Insurance policies held by a building’s owner protects the building’s structure, but any thing inside of the building, your possessions, are not covered. Should they be lost or damaged it is up to you to replace them out of your own pocket, unless you have renter’s insurance.
What does renter’s insurance cover?
Homeowners and renters face the same types of risks but each need a different type of insurance to protect what they have worked for all their lives. Renter’s insurance will reimburse you for damage done to your belongings in the event of:
• Fire or lightning
• Windstorm or hail
• Riot or civil commotion
• An accident caused by aircraft
• An accident caused by a vehicle
• Vandalism or malicious mischief
• Volcanic eruption
• Falling objects
• Weight of ice, snow, or sleet
• Accidental discharge or overflow of water or steam from within a plumbing, heating, air conditioning, or automatic fire-protective sprinkler system, or from a household appliance
• Sudden and accidental tearing apart, cracking, burning, or bulging of a steam or hot water heating system, an air conditioning or automatic fire-protective system
• Freezing of a plumbing, heating, air conditioning or automatic, fire-protective sprinkler system, or of a household appliance
• Sudden and accidental damage from artificially generated electrical current (does not include loss to a tube, transistor or similar electronic component)

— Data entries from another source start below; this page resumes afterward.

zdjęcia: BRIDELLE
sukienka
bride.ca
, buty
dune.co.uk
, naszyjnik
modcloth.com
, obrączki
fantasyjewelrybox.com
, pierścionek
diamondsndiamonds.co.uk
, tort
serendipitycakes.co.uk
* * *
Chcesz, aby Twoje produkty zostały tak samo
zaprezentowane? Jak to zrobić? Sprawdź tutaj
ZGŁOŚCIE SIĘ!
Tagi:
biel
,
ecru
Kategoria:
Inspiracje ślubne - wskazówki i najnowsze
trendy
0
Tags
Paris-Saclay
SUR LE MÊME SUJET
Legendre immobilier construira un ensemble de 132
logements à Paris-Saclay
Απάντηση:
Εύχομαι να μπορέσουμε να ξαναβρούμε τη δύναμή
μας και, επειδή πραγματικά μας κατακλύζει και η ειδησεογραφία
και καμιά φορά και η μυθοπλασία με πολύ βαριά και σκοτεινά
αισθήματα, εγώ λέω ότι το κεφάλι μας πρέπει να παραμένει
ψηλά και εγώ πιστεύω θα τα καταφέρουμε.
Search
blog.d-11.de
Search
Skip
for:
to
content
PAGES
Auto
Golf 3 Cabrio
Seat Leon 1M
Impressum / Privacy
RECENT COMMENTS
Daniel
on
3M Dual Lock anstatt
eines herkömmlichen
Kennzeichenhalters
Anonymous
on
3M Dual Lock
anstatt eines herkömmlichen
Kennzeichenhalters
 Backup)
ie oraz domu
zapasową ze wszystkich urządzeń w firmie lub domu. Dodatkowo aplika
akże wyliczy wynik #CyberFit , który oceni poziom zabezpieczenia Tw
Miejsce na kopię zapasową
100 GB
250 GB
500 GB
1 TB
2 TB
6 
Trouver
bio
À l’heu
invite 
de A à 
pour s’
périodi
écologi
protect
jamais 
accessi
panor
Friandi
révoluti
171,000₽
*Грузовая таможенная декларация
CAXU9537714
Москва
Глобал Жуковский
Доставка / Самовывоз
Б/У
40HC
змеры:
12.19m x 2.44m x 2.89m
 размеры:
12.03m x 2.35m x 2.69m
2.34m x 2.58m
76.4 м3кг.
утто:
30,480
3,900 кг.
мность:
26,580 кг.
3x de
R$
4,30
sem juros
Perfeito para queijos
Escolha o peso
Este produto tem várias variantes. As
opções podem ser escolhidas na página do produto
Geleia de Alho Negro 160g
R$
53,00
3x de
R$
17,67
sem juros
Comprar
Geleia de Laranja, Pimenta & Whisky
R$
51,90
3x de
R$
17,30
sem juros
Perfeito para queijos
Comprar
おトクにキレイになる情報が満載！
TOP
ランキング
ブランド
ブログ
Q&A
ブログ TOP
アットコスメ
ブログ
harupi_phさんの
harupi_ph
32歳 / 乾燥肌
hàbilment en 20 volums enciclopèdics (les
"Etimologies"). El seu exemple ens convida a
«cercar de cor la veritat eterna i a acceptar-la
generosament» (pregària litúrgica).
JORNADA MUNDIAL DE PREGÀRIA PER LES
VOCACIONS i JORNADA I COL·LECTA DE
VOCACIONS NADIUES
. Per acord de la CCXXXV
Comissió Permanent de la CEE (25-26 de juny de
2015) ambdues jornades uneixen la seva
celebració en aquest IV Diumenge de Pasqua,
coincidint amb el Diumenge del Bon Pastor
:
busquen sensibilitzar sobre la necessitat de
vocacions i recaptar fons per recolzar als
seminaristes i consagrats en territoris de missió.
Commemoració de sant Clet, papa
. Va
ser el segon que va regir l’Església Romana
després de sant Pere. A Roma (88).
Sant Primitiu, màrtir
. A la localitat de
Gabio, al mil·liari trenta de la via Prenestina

What renter’s insurance does not cover is damage done to your stuff in the event of a flood, earthquake, or hurricane. Some policies do offer supplemental insurance to cover these types of catastrophes. People in areas prone to these types of disasters should inquire about adding these on if possible.
What else you need to know about renter’s insurance
Renter’s insurance generally falls under two different types when it comes to how you are paid in the event of a loss. The first type is Actual Cash Value, or ACV, which pays you only what your belongings are worth at the time of the loss. For instance, if you paid $1000 for a computer two years ago and it is damaged in a fire your ACV policy will pay you what it is worth, which could be around $500 dollars when you factor in all of the variables.
Replacement cost coverage, on the other hand, will pay out the amount it costs to replace the item. The same computer that was damaged in the fire would be replaced without accounting for depreciation or wear and tear.
Of course, replacement cost insurance will have a higher premium cost but it is because it has a higher payout value.
So when you are putting together money for a security deposit, electrical, phone, and other utilities and you are budgeting for rent, make sure to include enough to cover a renter insurance policy to protect the things you have worked so hard to acquire over the years.